Pump and bellows are different things. And the car, especially for furs, came out unusual, not like Newcomen's: two cylinders, a kind of transmission. But then times were tight, and the then backward Russian industry did not really need cars. Polzunov died, coughing up blood, without waiting for the launch.

The car was allowed to run without him and soon broke down. And for a long time lay in the reeds, on the bank of the pond, green copper cylinders. The tall grass is noisy, the fame of the car is noisy among the people, and now the old-timers are still pointing their fingers at the lawn - Polzunov's ashes.

The Polzunov case was brought to an end by James Watt in England. Polzunov's car was not suitable everywhere. It was good for furs, but it was not good for, say, a spinning wheel.

And if we did it the way Polzunov did, then we would have to invent our own special steam engine for each job: one for furs, another for a mill, a third for a hammer.

Watt went further than Polzunov. It wasn't just pumps and bellows that he cared about. He took care of all the machines, and this is another of Watt's greatest merit. He was able to discern the common thing that almost all machines have in common.

Some machines hummed, others "chirped, others hooted, but in all of them one silent soul lived - rotation. Wheels spun: geared, bevel, all sorts; levers turned on axles, like the spokes of wheels without rims. Rotation was the soul of machines, and this was understood James Watt.

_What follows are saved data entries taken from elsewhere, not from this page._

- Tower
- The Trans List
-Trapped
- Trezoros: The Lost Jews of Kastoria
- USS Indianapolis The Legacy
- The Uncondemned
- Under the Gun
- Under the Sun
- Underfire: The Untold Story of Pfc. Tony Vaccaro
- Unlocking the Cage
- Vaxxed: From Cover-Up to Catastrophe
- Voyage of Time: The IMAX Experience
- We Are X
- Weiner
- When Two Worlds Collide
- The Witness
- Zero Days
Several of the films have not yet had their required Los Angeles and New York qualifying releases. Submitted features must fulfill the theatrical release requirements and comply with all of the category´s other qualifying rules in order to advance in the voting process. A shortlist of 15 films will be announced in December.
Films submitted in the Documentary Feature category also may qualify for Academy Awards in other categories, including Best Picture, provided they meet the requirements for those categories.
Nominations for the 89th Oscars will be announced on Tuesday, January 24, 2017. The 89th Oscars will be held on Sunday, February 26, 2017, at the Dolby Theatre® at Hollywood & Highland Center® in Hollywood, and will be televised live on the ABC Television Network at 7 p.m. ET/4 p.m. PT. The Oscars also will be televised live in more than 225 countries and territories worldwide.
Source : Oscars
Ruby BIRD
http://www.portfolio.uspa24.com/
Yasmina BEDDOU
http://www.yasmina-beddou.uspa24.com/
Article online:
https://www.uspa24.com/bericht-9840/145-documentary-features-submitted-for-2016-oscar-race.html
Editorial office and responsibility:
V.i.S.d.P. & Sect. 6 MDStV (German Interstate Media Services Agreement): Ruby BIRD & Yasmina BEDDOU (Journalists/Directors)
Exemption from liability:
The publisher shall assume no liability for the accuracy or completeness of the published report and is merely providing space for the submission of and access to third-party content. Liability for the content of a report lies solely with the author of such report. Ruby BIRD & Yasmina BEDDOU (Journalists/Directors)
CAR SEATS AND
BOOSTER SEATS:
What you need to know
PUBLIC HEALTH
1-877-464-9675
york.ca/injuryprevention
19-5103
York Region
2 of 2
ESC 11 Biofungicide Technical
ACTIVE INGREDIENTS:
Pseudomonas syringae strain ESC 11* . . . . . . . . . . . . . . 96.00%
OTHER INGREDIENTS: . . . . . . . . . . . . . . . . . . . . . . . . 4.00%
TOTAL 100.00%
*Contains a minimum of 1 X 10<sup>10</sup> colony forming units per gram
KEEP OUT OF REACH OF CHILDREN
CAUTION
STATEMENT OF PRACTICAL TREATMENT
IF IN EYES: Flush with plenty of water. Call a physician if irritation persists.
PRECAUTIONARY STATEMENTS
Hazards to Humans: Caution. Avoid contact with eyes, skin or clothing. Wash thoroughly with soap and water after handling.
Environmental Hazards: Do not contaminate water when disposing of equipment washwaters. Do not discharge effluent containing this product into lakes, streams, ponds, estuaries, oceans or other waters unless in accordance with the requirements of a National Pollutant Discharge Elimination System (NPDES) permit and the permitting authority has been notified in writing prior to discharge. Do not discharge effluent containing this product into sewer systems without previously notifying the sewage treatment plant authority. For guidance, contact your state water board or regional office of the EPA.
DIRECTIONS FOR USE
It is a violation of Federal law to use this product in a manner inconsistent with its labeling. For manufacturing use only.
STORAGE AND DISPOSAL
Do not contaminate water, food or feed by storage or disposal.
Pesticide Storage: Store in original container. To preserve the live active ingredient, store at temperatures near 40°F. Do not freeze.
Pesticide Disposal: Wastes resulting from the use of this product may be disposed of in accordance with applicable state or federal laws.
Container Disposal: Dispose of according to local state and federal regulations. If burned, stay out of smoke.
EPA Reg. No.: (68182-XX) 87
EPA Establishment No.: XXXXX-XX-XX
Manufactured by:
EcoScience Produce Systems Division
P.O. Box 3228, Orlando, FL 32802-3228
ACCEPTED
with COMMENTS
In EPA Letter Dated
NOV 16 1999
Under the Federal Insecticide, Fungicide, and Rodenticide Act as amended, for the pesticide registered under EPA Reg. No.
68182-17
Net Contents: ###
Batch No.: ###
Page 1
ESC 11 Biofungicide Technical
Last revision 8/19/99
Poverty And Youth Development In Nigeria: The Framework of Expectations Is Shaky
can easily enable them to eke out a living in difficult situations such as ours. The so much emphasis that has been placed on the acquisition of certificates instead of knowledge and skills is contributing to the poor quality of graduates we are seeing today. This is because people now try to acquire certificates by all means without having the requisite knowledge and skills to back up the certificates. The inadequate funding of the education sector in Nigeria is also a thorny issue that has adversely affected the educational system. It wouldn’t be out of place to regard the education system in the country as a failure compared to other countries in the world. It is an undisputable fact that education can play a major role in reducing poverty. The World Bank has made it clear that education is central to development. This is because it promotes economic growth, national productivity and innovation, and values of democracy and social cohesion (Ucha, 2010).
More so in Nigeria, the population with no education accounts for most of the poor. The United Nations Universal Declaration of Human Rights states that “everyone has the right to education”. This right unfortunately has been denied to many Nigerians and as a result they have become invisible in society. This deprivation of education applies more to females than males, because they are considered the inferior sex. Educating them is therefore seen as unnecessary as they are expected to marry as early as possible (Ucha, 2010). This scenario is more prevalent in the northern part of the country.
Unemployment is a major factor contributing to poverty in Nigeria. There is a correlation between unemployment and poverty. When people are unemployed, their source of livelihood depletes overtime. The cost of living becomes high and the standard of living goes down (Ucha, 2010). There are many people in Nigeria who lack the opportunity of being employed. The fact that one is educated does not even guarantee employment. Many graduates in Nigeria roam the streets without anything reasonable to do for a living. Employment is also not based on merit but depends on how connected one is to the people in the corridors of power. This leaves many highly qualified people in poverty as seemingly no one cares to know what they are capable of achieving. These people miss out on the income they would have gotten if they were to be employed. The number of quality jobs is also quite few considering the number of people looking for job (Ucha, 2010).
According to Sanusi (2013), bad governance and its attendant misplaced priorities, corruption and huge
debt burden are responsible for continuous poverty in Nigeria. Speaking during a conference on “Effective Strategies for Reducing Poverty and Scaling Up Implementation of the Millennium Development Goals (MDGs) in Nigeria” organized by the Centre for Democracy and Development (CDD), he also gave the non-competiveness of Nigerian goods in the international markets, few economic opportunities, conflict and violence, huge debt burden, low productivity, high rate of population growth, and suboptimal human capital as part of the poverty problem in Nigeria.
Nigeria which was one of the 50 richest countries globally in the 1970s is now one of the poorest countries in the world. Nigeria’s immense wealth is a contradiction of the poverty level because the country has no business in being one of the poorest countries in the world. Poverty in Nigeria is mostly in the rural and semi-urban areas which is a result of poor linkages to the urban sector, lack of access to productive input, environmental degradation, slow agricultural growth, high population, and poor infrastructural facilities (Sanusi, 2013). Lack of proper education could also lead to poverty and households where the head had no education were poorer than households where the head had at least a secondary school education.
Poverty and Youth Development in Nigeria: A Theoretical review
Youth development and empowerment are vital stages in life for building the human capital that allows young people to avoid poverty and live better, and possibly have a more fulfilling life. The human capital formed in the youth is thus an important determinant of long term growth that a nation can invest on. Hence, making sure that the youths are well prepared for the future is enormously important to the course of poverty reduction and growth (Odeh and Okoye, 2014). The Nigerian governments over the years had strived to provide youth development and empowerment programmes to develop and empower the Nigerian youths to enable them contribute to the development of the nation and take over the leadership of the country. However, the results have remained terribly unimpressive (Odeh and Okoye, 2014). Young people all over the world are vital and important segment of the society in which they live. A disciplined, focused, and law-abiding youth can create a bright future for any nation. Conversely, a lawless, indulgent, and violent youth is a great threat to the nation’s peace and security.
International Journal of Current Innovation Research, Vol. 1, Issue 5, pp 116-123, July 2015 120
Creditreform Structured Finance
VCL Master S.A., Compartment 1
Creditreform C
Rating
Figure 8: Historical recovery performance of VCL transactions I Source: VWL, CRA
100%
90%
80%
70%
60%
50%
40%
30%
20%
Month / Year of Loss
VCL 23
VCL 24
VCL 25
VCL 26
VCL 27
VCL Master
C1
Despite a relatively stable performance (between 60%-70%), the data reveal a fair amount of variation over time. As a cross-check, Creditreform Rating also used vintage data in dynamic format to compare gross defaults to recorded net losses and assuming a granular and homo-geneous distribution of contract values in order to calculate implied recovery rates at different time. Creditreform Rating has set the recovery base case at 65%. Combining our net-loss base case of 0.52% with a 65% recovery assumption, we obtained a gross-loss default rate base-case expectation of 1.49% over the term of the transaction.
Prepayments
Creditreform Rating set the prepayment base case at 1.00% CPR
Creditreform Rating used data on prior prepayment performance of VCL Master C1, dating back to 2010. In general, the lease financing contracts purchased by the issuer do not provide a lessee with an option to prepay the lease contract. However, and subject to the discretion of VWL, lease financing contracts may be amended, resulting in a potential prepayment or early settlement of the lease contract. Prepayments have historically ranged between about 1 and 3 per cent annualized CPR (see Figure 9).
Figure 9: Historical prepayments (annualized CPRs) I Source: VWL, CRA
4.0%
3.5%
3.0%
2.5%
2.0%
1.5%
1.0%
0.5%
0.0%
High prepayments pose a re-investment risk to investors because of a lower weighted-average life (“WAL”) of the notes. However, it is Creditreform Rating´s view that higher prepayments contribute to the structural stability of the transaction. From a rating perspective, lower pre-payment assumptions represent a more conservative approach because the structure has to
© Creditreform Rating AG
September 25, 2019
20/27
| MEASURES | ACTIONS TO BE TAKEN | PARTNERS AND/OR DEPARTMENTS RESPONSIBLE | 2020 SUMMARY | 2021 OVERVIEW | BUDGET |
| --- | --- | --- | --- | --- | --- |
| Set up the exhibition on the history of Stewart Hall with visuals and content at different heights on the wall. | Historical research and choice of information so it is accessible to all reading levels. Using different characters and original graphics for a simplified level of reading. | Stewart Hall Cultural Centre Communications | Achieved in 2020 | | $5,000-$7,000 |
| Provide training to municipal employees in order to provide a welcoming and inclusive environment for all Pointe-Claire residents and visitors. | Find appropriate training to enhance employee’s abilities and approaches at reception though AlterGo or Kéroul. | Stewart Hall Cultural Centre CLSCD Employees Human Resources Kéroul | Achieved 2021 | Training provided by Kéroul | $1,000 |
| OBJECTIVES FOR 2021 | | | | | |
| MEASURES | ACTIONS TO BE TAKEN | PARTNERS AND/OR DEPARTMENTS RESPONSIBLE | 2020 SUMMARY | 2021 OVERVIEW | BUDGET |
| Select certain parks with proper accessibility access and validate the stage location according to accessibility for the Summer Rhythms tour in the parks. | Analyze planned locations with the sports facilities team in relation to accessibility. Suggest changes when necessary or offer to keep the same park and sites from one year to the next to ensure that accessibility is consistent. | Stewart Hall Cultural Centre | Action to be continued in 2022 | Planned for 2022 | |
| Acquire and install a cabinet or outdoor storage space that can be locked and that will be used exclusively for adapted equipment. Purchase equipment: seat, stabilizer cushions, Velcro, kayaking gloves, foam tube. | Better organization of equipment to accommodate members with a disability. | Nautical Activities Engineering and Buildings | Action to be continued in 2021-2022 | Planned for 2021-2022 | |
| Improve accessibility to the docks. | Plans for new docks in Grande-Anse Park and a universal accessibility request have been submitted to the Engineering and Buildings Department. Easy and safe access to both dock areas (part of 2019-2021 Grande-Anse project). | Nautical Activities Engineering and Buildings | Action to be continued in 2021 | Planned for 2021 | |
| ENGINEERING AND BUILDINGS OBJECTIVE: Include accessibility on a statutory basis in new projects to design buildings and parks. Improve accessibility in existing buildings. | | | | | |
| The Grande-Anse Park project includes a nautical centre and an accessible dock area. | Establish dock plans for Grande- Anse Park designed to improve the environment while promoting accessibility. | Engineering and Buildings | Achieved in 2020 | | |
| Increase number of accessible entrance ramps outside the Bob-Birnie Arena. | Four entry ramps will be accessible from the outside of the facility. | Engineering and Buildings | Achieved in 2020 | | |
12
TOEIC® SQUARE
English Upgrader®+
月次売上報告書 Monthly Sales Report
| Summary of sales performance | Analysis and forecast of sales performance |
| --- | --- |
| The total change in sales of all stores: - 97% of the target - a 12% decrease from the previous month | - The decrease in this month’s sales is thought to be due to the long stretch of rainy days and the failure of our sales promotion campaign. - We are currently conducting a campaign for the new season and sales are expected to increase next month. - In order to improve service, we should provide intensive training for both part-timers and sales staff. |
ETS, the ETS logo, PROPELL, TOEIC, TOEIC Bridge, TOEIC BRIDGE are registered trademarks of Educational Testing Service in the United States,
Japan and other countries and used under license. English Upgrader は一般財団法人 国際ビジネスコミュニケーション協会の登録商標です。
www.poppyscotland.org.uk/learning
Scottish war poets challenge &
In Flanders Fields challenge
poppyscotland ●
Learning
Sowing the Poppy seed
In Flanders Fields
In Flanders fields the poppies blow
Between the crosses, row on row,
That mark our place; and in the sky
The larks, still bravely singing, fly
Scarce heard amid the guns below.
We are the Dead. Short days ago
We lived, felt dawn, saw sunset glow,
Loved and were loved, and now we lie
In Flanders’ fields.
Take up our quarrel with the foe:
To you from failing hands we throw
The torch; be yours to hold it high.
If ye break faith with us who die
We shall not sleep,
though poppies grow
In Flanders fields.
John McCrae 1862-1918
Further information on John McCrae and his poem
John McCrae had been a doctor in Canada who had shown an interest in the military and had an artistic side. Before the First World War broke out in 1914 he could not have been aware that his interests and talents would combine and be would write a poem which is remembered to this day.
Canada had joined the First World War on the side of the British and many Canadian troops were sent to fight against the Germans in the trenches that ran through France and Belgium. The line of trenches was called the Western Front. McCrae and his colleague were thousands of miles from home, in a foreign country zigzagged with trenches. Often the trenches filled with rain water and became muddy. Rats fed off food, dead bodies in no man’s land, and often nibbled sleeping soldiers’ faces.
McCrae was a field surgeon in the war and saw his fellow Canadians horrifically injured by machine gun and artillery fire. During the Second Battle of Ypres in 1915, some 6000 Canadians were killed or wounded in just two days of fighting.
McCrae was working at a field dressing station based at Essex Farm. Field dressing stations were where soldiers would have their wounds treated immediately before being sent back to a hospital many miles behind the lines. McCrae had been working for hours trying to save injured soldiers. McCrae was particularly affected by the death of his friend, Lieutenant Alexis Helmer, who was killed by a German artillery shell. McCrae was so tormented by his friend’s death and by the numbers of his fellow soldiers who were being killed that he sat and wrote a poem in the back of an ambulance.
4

He did not pull the clumsy chain from the yoke, but arranged a transmission from it to the wheel. The machine worked, the wheel turned, and Watt said to the industrialists:

Here's a spinning wheel. It rotates by itself and does not require any wind or water flow. It will spin wherever it is needed, just supply fuel. And you yourself set in motion what cars you want from it! Thus ended another amazing transformation. Turning a pump into a steam engine.

We are accustomed to the rapid pace of technology.

Yesterday there was no aviation - today planes are buzzing overhead. Yesterday there was no radio - today the loudspeakers are broadcasting in the squares. And it even seems strange that inventions were made so slowly in the old days. People had everything: the boiler, the cylinder, and the piston - and not separately, but together, in one machine.

But sixty years passed before people figured out that steam from a boiler could move a piston. And it took the genius of Watt to discover it.

That one is happy. who will be able to discern the features of an unborn thing in a familiar car.

But for this you need to know your car, to see through everything in it, to be an expert in your field.